• [TASK OBJECTIVE]: Please print all of the records that follow with nothing altered.

• [RECORDS SHOWN]:
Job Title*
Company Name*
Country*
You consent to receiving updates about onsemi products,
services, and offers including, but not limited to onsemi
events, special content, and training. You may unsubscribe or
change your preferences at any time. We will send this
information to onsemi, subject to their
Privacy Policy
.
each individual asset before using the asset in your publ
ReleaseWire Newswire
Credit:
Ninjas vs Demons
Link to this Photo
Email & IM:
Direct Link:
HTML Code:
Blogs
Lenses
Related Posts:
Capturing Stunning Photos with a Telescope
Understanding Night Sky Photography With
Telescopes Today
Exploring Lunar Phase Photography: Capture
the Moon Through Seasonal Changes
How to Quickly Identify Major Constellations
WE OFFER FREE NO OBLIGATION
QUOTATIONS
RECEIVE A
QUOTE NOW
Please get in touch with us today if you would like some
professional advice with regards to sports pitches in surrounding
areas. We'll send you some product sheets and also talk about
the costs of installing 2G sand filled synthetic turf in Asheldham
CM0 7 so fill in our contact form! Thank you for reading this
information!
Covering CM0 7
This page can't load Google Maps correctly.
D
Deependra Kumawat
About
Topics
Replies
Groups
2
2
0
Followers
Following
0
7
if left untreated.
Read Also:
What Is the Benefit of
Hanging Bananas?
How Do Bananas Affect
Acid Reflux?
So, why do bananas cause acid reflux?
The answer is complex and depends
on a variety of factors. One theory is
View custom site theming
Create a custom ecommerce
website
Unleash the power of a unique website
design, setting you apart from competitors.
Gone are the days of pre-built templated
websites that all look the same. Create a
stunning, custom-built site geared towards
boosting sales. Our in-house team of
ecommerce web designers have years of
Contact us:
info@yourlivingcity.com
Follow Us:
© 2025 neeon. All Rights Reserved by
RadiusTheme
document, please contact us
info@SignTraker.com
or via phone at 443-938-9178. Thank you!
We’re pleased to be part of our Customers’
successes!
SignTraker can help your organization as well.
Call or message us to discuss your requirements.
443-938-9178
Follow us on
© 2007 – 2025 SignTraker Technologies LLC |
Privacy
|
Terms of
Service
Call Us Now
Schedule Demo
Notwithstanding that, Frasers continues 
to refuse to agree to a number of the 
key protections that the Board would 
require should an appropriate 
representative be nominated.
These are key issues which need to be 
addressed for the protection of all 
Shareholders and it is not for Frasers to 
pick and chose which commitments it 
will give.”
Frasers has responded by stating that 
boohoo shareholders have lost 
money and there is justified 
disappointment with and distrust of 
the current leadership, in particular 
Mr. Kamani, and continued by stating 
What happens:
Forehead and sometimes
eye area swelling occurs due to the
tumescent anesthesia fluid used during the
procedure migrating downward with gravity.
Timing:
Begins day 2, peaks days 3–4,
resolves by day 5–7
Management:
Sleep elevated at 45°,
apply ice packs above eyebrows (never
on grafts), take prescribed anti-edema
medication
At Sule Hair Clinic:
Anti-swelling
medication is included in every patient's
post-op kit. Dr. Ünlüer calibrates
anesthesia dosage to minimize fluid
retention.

• [ANSWER SPACE]:
Job Title*
Company Name*
Country*
You consent to receiving updates about onsemi products,
services, and offers including, but not limited to onsemi
events, special content, and training. You may unsubscribe or
change your preferences at any time. We will send this
information to onsemi, subject to their
Privacy Policy
.
each individual asset before using the asset in your publ
ReleaseWire Newswire
Credit:
Ninjas vs Demons
Link to this Photo
Email & IM:
Direct Link:
HTML Code:
Blogs
Lenses
Related Posts:
Capturing Stunning Photos with a Telescope
Understanding Night Sky Photography With
Telescopes Today
Exploring Lunar Phase Photography: Capture
the Moon Through Seasonal Changes
How to Quickly Identify Major Constellations
WE OFFER FREE NO OBLIGATION
QUOTATIONS
RECEIVE A
QUOTE NOW
Please get in touch with us today if you would like some
professional advice with regards to sports pitches in surrounding
areas. We'll send you some product sheets and also talk about
the costs of installing 2G sand filled synthetic turf in Asheldham
CM0 7 so fill in our contact form! Thank you for reading this
information!
Covering CM0 7
This page can't load Google Maps correctly.
D
Deependra Kumawat
About
Topics
Replies
Groups
2
2
0
Followers
Following
0
7
if left untreated.
Read Also:
What Is the Benefit of
Hanging Bananas?
How Do Bananas Affect
Acid Reflux?
So, why do bananas cause acid reflux?
The answer is complex and depends
on a variety of factors. One theory is
View custom site theming
Create a custom ecommerce
website
Unleash the power of a unique website
design, setting you apart from competitors.
Gone are the days of pre-built templated
websites that all look the same. Create a
stunning, custom-built site geared towards
boosting sales. Our in-house team of
ecommerce web designers have years of
Contact us:
info@yourlivingcity.com
Follow Us:
© 2025 neeon. All Rights Reserved by
RadiusTheme
document, please contact us
info@SignTraker.com
or via phone at 443-938-9178. Thank you!
We’re pleased to be part of our Customers’
successes!
SignTraker can help your organization as well.
Call or message us to discuss your requirements.
443-938-9178
Follow us on
© 2007 – 2025 SignTraker Technologies LLC |
Privacy
|
Terms of
Service
Call Us Now
Schedule Demo
Notwithstanding that, Frasers continues 
to refuse to agree to a number of the 
key protections that the Board would 
require should an appropriate 
representative be nominated.
These are key issues which need to be 
addressed for the protection of all 
Shareholders and it is not for Frasers to 
pick and chose which commitments it 
will give.”
Frasers has responded by stating that 
boohoo shareholders have lost 
money and there is justified 
disappointment with and distrust of 
the current leadership, in particular 
Mr. Kamani, and continued by stating 
What happens:
Forehead and sometimes
eye area swelling occurs due to the
tumescent anesthesia fluid used during the
procedure migrating downward with gravity.
Timing:
Begins day 2, peaks days 3–4,
resolves by day 5–7
Management:
Sleep elevated at 45°,
apply ice packs above eyebrows (never
on grafts), take prescribed anti-edema
medication
At Sule Hair Clinic:
Anti-swelling
medication is included in every patient's
post-op kit. Dr. Ünlüer calibrates
anesthesia dosage to minimize fluid
retention.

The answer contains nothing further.